## [Butir Tugas 1]
Tolong tentukan apakah tiap pernyataan berikut sesuai dengan kutipan bacaan: (a) penulis sudah diambil sumpah dokternya, (b) penulis lulus ujian kompetensi, (c) penulis sedang sibuk mengerjakan banyak hal. Jawab ya atau tidak, disertai kutipan persis dari kutipan bacaan yang menjadi dasarnya.
## [Butir Tugas 2]
Ringkas paragraf dalam kutipan bacaan yang diawali "Jadi sekarang aku sedang sangat gabut" menjadi daftar poin yang memuat fakta-fakta utamanya.

## [Kutipan Bacaan]
Halaman

Sabtu, 10 Oktober 2020

Am I Competent?

Aku nggak tahu mau nulis apa, hehe.

Jadi sekarang aku sedang sangat gabut, tak banyak hal yang aku kerjakan. Hanya meunggu tanggal sumpah dokter. Hmm, tidak berasa sebentar lagi aku disumpah. Tapi jujur, mengemban gelar baru ini rasanya ‘beban banget’, serasa semua tanggungjawab dijatuhkan ke pundak. Waktu pengumuman lulus ujian kompetensi kemarin itu rasanya deg-degan, speechless, tapi tiba-tiba agak kencang juga kepala karena merasa “aduh ini beban hidup aku kok makin-makin ya”. Sejak itu aku benar-benar rajin berdoa hahaha, berdoa agar aku bisa menjadi dokter yang baik, bermanfaat, profesional, dan kompeten. Nggak apa-apa berdoa dulu aja, usahanya nanti dulu, masih pengen rebahan, hehe.

Entri data tersimpan:

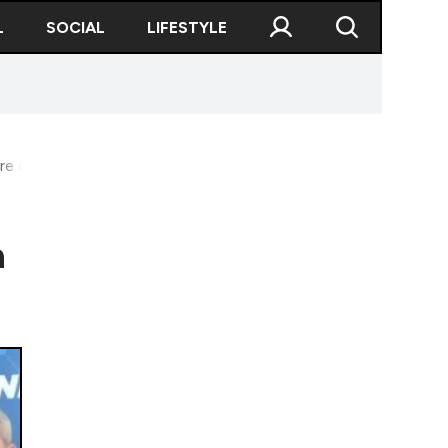
L
SOCIAL
LIFESTYLE
e culmea iresponsabilității”
a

## [Hasil Latihan 1]
(a) Tidak: "Hmm, tidak berasa sebentar lagi aku disumpah."
(b) Ya: "Waktu pengumuman lulus ujian kompetensi kemarin itu rasanya deg-degan"
(c) Tidak: "tak banyak hal yang aku kerjakan"

## [Hasil Latihan 2]
- Penulis sedang tidak banyak kegiatan dan hanya menunggu tanggal sumpah dokter.
- Sumpah itu akan berlangsung tidak lama lagi.
- Gelar baru itu terasa sebagai beban, seolah semua tanggung jawab dijatuhkan ke pundak.
- Saat pengumuman kelulusan ujian kompetensi, penulis merasa deg-degan dan tak bisa berkata-kata, lalu merasa beban hidupnya makin bertambah.
- Sejak itu penulis rajin berdoa agar menjadi dokter yang baik, bermanfaat, profesional, dan kompeten.
- Usahanya ditunda dulu karena penulis masih ingin rebahan.